How the CPU Manager in Kubernetes works

Note trans. : This article was published on the official Kubernetes blog and was written by two Intel employees who are directly involved in the development of the CPU Manager — a new feature in Kubernetes, which we wrote about in the release 1.8 review. At the moment (ie, for K8s 1.11), this feature has the status of a beta version, and read more about its purpose later in the article.

The publication is about the CPU Manager - a beta feature in Kubernetes. CPU Manager allows you to better distribute workloads in Kubelet, i.e. on the Kubernetes node agent, by assigning the allocated CPUs to the specific hearth containers.

Sounds great!
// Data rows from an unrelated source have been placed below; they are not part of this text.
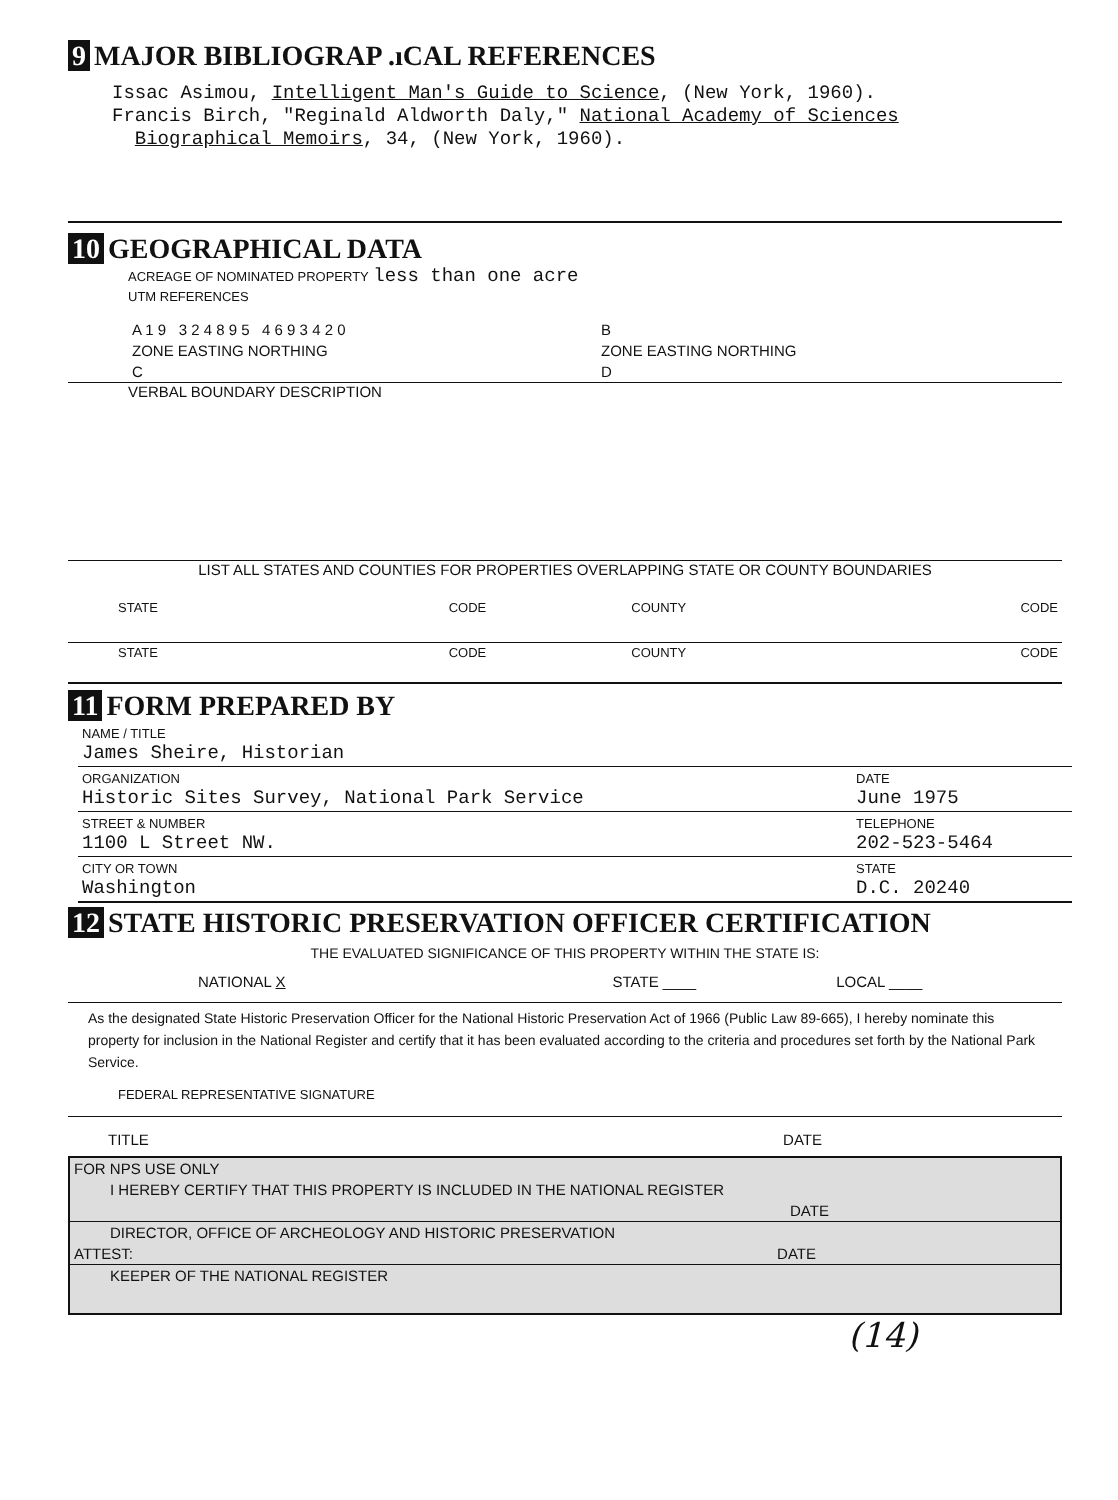9 MAJOR BIBLIOGRAP .ıCAL REFERENCES
Issac Asimou, Intelligent Man's Guide to Science, (New York, 1960).
Francis Birch, "Reginald Aldworth Daly," National Academy of Sciences
Biographical Memoirs, 34, (New York, 1960).
10 GEOGRAPHICAL DATA
ACREAGE OF NOMINATED PROPERTY less than one acre
UTM REFERENCES
| A 1 9 3 2 4 8 9 5 4 6 9 3 4 2 0 | B |
| ZONE EASTING NORTHING | ZONE EASTING NORTHING |
| C | D |
VERBAL BOUNDARY DESCRIPTION
LIST ALL STATES AND COUNTIES FOR PROPERTIES OVERLAPPING STATE OR COUNTY BOUNDARIES
| STATE | CODE | COUNTY | CODE |
| STATE | CODE | COUNTY | CODE |
11 FORM PREPARED BY
| NAME / TITLE James Sheire, Historian | |
| ORGANIZATION Historic Sites Survey, National Park Service | DATE June 1975 |
| STREET & NUMBER 1100 L Street NW. | TELEPHONE 202-523-5464 |
| CITY OR TOWN Washington | STATE D.C. 20240 |
12 STATE HISTORIC PRESERVATION OFFICER CERTIFICATION
THE EVALUATED SIGNIFICANCE OF THIS PROPERTY WITHIN THE STATE IS:
| NATIONAL X | STATE ____ | LOCAL ____ |
As the designated State Historic Preservation Officer for the National Historic Preservation Act of 1966 (Public Law 89-665), I hereby nominate this property for inclusion in the National Register and certify that it has been evaluated according to the criteria and procedures set forth by the National Park Service.
FEDERAL REPRESENTATIVE SIGNATURE
| TITLE | DATE |
FOR NPS USE ONLY
I HEREBY CERTIFY THAT THIS PROPERTY IS INCLUDED IN THE NATIONAL REGISTER
DATE
DIRECTOR, OFFICE OF ARCHEOLOGY AND HISTORIC PRESERVATION
ATTEST: DATE
KEEPER OF THE NATIONAL REGISTER
(14)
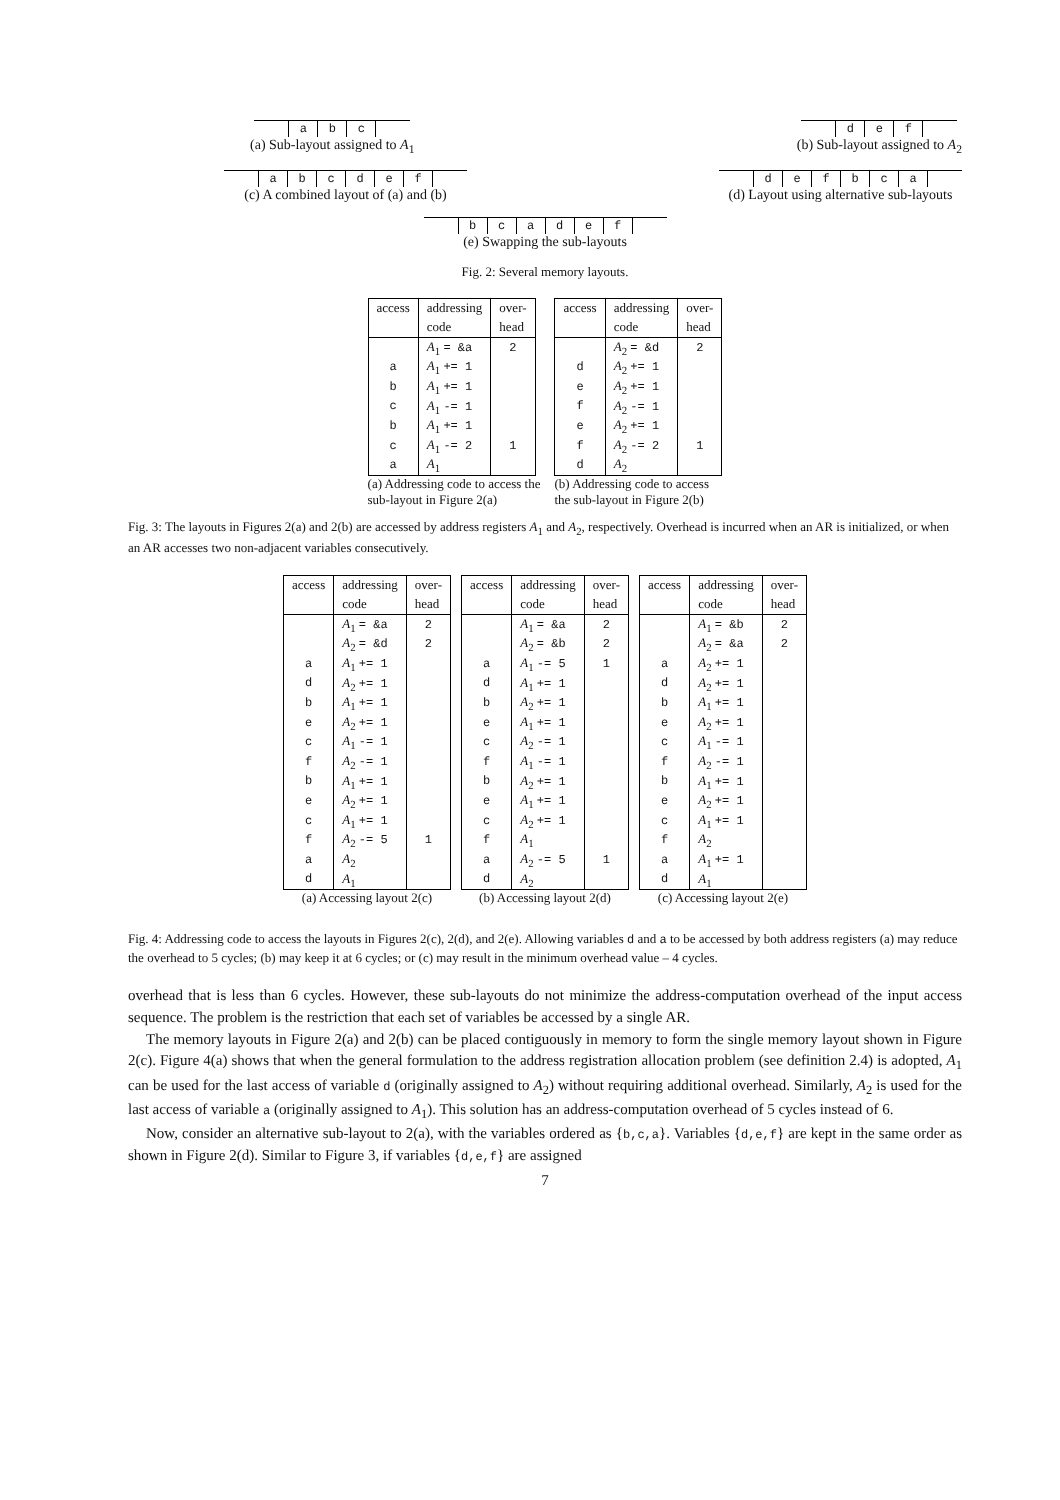| | a | b | c | |
(a) Sub-layout assigned to A<sub>1</sub>
| | d | e | f | |
(b) Sub-layout assigned to A<sub>2</sub>
| | a | b | c | d | e | f | |
(c) A combined layout of (a) and (b)
| | d | e | f | b | c | a | |
(d) Layout using alternative sub-layouts
| | b | c | a | d | e | f | |
(e) Swapping the sub-layouts
Fig. 2: Several memory layouts.
| access | addressing | over- |
| --- | --- | --- |
| | code | head |
| | A<sub>1</sub> = &a | 2 |
| a | A<sub>1</sub> += 1 | |
| b | A<sub>1</sub> += 1 | |
| c | A<sub>1</sub> -= 1 | |
| b | A<sub>1</sub> += 1 | |
| c | A<sub>1</sub> -= 2 | 1 |
| a | A<sub>1</sub> | |
(a) Addressing code to access the
sub-layout in Figure 2(a)
| access | addressing | over- |
| --- | --- | --- |
| | code | head |
| | A<sub>2</sub> = &d | 2 |
| d | A<sub>2</sub> += 1 | |
| e | A<sub>2</sub> += 1 | |
| f | A<sub>2</sub> -= 1 | |
| e | A<sub>2</sub> += 1 | |
| f | A<sub>2</sub> -= 2 | 1 |
| d | A<sub>2</sub> | |
(b) Addressing code to access
the sub-layout in Figure 2(b)
Fig. 3: The layouts in Figures 2(a) and 2(b) are accessed by address registers A<sub>1</sub> and A<sub>2</sub>, respectively. Overhead is incurred when an AR is initialized, or when an AR accesses two non-adjacent variables consecutively.
| access | addressing | over- |
| --- | --- | --- |
| | code | head |
| | A<sub>1</sub> = &a | 2 |
| | A<sub>2</sub> = &d | 2 |
| a | A<sub>1</sub> += 1 | |
| d | A<sub>2</sub> += 1 | |
| b | A<sub>1</sub> += 1 | |
| e | A<sub>2</sub> += 1 | |
| c | A<sub>1</sub> -= 1 | |
| f | A<sub>2</sub> -= 1 | |
| b | A<sub>1</sub> += 1 | |
| e | A<sub>2</sub> += 1 | |
| c | A<sub>1</sub> += 1 | |
| f | A<sub>2</sub> -= 5 | 1 |
| a | A<sub>2</sub> | |
| d | A<sub>1</sub> | |
(a) Accessing layout 2(c)
| access | addressing | over- |
| --- | --- | --- |
| | code | head |
| | A<sub>1</sub> = &a | 2 |
| | A<sub>2</sub> = &b | 2 |
| a | A<sub>1</sub> -= 5 | 1 |
| d | A<sub>1</sub> += 1 | |
| b | A<sub>2</sub> += 1 | |
| e | A<sub>1</sub> += 1 | |
| c | A<sub>2</sub> -= 1 | |
| f | A<sub>1</sub> -= 1 | |
| b | A<sub>2</sub> += 1 | |
| e | A<sub>1</sub> += 1 | |
| c | A<sub>2</sub> += 1 | |
| f | A<sub>1</sub> | |
| a | A<sub>2</sub> -= 5 | 1 |
| d | A<sub>2</sub> | |
(b) Accessing layout 2(d)
| access | addressing | over- |
| --- | --- | --- |
| | code | head |
| | A<sub>1</sub> = &b | 2 |
| | A<sub>2</sub> = &a | 2 |
| a | A<sub>2</sub> += 1 | |
| d | A<sub>2</sub> += 1 | |
| b | A<sub>1</sub> += 1 | |
| e | A<sub>2</sub> += 1 | |
| c | A<sub>1</sub> -= 1 | |
| f | A<sub>2</sub> -= 1 | |
| b | A<sub>1</sub> += 1 | |
| e | A<sub>2</sub> += 1 | |
| c | A<sub>1</sub> += 1 | |
| f | A<sub>2</sub> | |
| a | A<sub>1</sub> += 1 | |
| d | A<sub>1</sub> | |
(c) Accessing layout 2(e)
Fig. 4: Addressing code to access the layouts in Figures 2(c), 2(d), and 2(e). Allowing variables d and a to be accessed by both address registers (a) may reduce the overhead to 5 cycles; (b) may keep it at 6 cycles; or (c) may result in the minimum overhead value – 4 cycles.
overhead that is less than 6 cycles. However, these sub-layouts do not minimize the address-computation overhead of the input access sequence. The problem is the restriction that each set of variables be accessed by a single AR.
The memory layouts in Figure 2(a) and 2(b) can be placed contiguously in memory to form the single memory layout shown in Figure 2(c). Figure 4(a) shows that when the general formulation to the address registration allocation problem (see definition 2.4) is adopted, A<sub>1</sub> can be used for the last access of variable d (originally assigned to A<sub>2</sub>) without requiring additional overhead. Similarly, A<sub>2</sub> is used for the last access of variable a (originally assigned to A<sub>1</sub>). This solution has an address-computation overhead of 5 cycles instead of 6.
Now, consider an alternative sub-layout to 2(a), with the variables ordered as {b,c,a}. Variables {d,e,f} are kept in the same order as shown in Figure 2(d). Similar to Figure 3, if variables {d,e,f} are assigned
7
But will the CPU Manager help me?

Depends on workload. A single compute node in a Kubernetes cluster can run multiple hearths, and some of them can run loads that are active in CPU consumption. In this scenario, hearths can compete for the process resources available on this node. When this competition escalates, the workload may move to other CPUs depending on whether it was throttled under and what CPUs are available at the time of planning. In addition, there may be cases where the workload is sensitive to context switches. In all of these scenarios, workload performance may suffer.
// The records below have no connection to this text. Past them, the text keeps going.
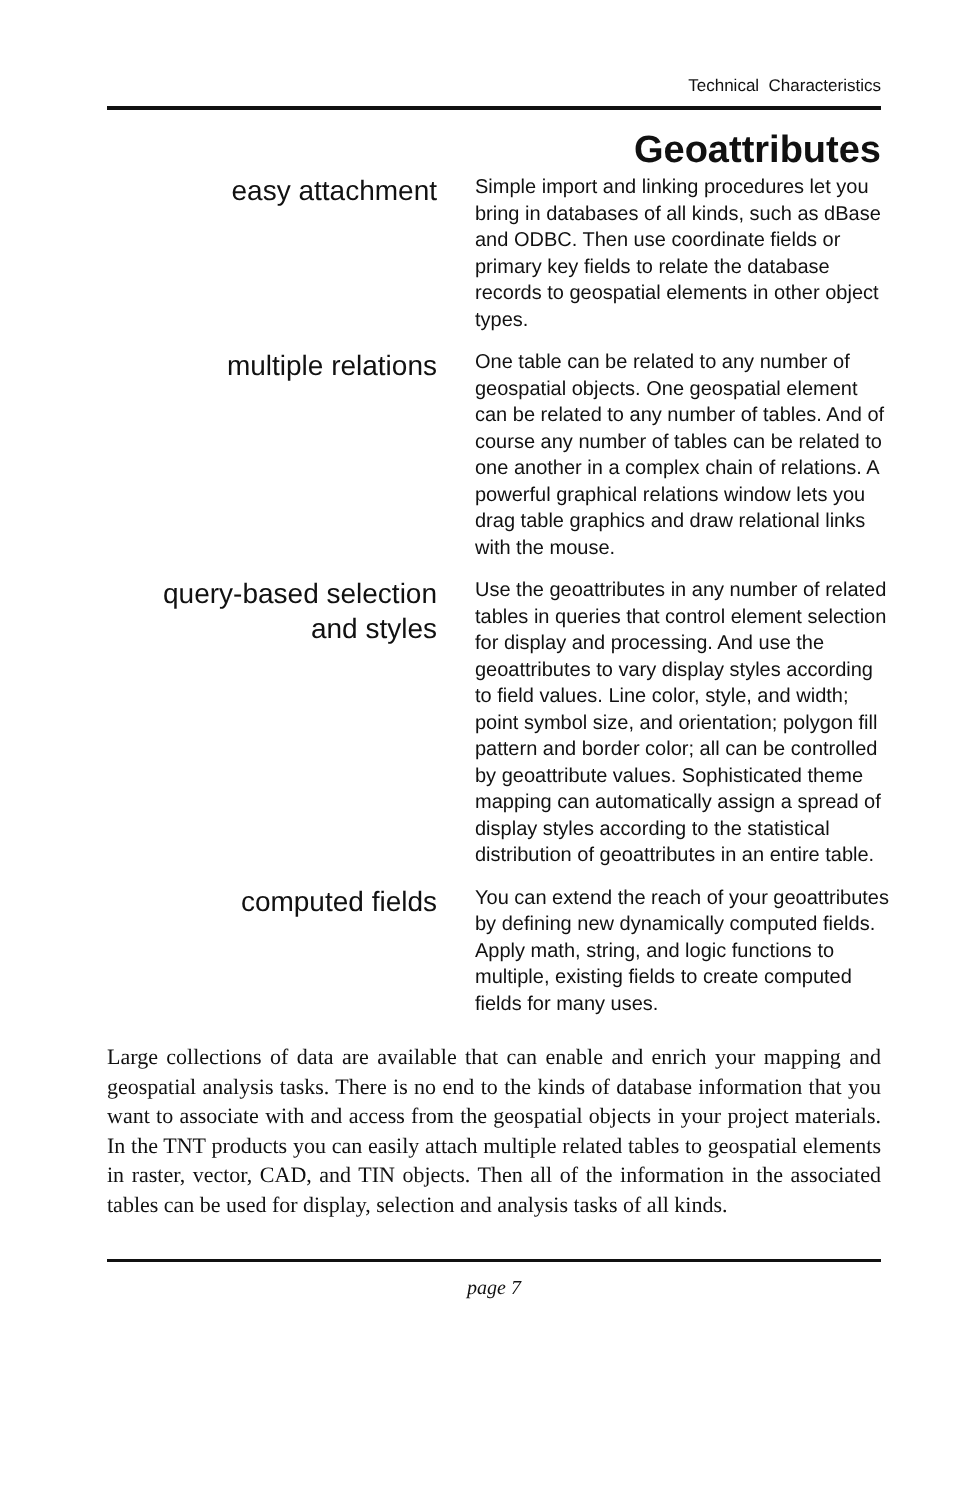Technical Characteristics
Geoattributes
easy attachment
Simple import and linking procedures let you bring in databases of all kinds, such as dBase and ODBC. Then use coordinate fields or primary key fields to relate the database records to geospatial elements in other object types.
multiple relations
One table can be related to any number of geospatial objects. One geospatial element can be related to any number of tables. And of course any number of tables can be related to one another in a complex chain of relations. A powerful graphical relations window lets you drag table graphics and draw relational links with the mouse.
query-based selection
and styles
Use the geoattributes in any number of related tables in queries that control element selection for display and processing. And use the geoattributes to vary display styles according to field values. Line color, style, and width; point symbol size, and orientation; polygon fill pattern and border color; all can be controlled by geoattribute values. Sophisticated theme mapping can automatically assign a spread of display styles according to the statistical distribution of geoattributes in an entire table.
computed fields
You can extend the reach of your geoattributes by defining new dynamically computed fields. Apply math, string, and logic functions to multiple, existing fields to create computed fields for many uses.
Large collections of data are available that can enable and enrich your mapping and geospatial analysis tasks. There is no end to the kinds of database information that you want to associate with and access from the geospatial objects in your project materials. In the TNT products you can easily attach multiple related tables to geospatial elements in raster, vector, CAD, and TIN objects. Then all of the information in the associated tables can be used for display, selection and analysis tasks of all kinds.
page 7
If your workload is sensitive to such scenarios, you can enable CPU Manager to provide better performance isolation by allocating specific CPUs to the load.

CPU Manager can help loads with the following characteristics:

CPU-sensitive throttling;
context sensitive;
CPU-sensitive cache miss;
benefit from the sharing of processor resources (for example, data and instruction caches);
memory sensitive traffic between processor sockets (a detailed explanation of what the authors mean is given on the Unix Stack Exchange - approx. transl. ) ;
hyperthreads sensitive to or requiring the same physical core of the CPU.

OK! How to use it?

Using CPU Manager is easy. First, turn it on using the Kubelet Static Policy running on the cluster's compute nodes. Then set the guaranteed Guaranteed Quality of Service (QoS) class for the hearth. Request an integer number of CPU cores (for example, 1000m or 4000m ) for containers that need dedicated cores. Create under the previous method (for example, kubectl create -f pod.yaml ) ... and voila - the CPU Manager will assign the dedicated processor cores to each sub-container in accordance with their needs for the CPU.

 apiVersion: v1 kind: Pod metadata: name: exclusive-2 spec: containers: - image: quay.io/connordoyle/cpuset-visualizer name: exclusive-2 resources: # Pod is in the Guaranteed QoS class because requests == limits requests: # CPU request is an integer cpu: 2 memory: "256M" limits: cpu: 2 memory: "256M"

BOM specification requesting 2 dedicated CPUs.

How does the CPU Manager work?

We consider three types of control of CPU resources available in most Linux distributions, which will be relevant in relation to Kubernetes and the actual purposes of this publication. The first two are CFS shares (what is my weighted "fair" share of CPU time in the system) and CFS quota (what is the maximum CPU time allocated to me for the period). CPU Manager also uses the third one, which is called CPU affinity (on which logical CPUs I am allowed to perform calculations).

By default, all runs and containers running on the Kubernetes cluster node can run on any available system kernels. The total number of shares to be assigned and quota are limited by the CPU resources reserved for Kubernetes and system daemons . However, the limits on the CPU time used can be determined using the limits on the CPU in the heart rate specification . Kubernetes uses the CFS quota to enforce CPU limits on the pod containers.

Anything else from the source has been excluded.